Records excerpted from a collection:
**********

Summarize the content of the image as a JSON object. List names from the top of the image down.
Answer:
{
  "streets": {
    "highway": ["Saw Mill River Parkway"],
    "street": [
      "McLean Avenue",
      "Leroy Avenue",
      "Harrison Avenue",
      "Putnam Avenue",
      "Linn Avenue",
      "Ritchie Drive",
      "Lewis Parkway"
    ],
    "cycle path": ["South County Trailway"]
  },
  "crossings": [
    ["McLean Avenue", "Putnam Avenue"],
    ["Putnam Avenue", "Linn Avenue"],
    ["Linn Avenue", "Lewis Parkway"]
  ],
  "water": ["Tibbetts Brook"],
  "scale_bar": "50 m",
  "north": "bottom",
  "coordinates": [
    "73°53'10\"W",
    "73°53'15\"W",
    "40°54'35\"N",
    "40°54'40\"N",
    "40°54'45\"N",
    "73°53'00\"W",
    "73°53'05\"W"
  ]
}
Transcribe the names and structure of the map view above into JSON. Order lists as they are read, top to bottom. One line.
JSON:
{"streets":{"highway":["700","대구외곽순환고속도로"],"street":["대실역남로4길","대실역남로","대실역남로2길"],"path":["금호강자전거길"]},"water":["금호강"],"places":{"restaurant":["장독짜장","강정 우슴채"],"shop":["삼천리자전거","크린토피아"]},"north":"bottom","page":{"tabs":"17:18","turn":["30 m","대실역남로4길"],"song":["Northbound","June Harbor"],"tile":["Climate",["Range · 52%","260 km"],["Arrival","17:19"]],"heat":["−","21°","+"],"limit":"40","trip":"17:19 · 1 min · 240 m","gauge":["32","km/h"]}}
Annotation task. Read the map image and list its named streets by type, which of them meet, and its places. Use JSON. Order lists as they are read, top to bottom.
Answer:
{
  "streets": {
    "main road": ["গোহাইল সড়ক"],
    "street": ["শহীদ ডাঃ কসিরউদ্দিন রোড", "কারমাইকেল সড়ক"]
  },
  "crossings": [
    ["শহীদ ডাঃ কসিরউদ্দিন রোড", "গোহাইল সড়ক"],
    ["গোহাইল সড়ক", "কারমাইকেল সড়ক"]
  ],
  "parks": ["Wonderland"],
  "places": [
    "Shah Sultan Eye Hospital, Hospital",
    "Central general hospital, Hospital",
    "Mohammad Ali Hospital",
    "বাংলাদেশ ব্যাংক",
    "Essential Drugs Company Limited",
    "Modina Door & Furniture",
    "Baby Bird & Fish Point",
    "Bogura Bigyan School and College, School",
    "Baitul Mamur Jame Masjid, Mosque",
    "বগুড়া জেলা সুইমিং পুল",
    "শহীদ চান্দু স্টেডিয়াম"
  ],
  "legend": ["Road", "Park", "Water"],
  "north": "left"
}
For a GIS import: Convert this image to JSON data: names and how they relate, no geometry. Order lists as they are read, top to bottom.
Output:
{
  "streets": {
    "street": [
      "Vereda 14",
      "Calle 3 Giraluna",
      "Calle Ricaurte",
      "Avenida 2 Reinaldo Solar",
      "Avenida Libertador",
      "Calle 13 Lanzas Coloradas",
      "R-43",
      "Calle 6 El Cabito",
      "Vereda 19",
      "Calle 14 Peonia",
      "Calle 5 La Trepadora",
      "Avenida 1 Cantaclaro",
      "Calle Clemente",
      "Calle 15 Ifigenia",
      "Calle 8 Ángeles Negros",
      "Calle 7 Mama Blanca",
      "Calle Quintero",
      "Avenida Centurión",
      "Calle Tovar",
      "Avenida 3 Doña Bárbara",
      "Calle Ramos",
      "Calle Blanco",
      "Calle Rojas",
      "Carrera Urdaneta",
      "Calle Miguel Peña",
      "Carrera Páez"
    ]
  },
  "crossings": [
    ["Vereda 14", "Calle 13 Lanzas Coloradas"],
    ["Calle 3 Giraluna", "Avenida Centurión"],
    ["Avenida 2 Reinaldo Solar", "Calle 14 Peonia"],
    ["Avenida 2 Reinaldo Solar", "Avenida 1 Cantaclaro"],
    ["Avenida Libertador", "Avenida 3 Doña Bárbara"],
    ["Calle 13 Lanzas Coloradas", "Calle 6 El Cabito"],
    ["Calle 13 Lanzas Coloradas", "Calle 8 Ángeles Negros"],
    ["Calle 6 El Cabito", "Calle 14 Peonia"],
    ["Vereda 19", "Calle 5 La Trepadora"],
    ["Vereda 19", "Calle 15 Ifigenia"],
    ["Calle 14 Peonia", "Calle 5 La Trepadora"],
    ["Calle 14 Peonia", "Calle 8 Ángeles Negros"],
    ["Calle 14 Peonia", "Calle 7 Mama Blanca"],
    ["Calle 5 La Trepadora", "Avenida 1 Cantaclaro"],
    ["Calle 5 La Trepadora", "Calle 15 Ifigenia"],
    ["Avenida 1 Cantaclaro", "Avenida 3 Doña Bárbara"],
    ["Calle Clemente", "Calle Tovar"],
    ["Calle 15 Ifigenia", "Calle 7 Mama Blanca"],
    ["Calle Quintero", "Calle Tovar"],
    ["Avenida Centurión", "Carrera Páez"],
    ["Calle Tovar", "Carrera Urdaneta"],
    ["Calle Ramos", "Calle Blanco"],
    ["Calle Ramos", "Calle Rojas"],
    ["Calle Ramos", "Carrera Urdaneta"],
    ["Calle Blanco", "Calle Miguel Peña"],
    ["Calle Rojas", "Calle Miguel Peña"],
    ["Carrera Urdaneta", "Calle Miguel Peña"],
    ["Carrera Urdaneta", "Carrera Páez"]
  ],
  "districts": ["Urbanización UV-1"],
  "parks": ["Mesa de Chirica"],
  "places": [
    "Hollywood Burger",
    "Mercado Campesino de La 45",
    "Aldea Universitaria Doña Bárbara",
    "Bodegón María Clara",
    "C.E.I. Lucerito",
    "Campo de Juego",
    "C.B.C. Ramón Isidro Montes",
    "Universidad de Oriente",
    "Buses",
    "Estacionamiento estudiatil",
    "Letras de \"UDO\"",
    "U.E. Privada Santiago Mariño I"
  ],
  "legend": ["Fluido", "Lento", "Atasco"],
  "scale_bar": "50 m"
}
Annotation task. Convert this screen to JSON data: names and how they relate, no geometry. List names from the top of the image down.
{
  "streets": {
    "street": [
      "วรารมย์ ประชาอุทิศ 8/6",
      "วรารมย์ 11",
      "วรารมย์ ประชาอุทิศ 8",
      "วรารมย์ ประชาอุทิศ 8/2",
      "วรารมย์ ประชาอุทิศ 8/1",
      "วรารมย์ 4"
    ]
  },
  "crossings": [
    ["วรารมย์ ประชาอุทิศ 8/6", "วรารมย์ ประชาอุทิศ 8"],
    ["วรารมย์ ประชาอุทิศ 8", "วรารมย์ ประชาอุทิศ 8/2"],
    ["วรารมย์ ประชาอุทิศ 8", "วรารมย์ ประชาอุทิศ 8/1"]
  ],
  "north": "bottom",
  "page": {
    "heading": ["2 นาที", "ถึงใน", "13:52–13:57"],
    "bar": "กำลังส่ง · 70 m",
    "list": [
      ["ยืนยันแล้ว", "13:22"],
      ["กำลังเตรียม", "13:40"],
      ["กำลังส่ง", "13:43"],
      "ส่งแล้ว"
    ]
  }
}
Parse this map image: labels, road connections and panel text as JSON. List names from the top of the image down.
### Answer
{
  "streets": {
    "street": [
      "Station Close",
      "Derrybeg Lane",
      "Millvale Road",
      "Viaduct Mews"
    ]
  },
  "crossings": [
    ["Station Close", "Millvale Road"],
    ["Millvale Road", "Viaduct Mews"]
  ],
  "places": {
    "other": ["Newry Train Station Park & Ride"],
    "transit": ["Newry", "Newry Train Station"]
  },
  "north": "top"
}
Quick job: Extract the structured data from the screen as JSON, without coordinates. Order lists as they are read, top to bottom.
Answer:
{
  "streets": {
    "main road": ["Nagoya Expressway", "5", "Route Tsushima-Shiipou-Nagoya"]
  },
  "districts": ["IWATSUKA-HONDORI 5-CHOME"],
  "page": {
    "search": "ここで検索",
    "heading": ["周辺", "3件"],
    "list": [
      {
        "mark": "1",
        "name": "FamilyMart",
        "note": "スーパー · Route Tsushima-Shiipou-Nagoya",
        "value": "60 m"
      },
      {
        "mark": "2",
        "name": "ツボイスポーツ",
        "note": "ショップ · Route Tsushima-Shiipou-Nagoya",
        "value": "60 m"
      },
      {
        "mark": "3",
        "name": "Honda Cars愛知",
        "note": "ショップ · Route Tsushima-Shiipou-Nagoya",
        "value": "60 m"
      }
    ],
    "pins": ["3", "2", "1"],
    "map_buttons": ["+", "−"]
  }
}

**********

_ASSIGNED TASK_. Scan the lines above for the word "Cabito". Return each one that has it.

_RESULT FOR THIS EXERCISE_.
      "Calle 6 El Cabito",
    ["Calle 13 Lanzas Coloradas", "Calle 6 El Cabito"],
    ["Calle 6 El Cabito", "Calle 14 Peonia"],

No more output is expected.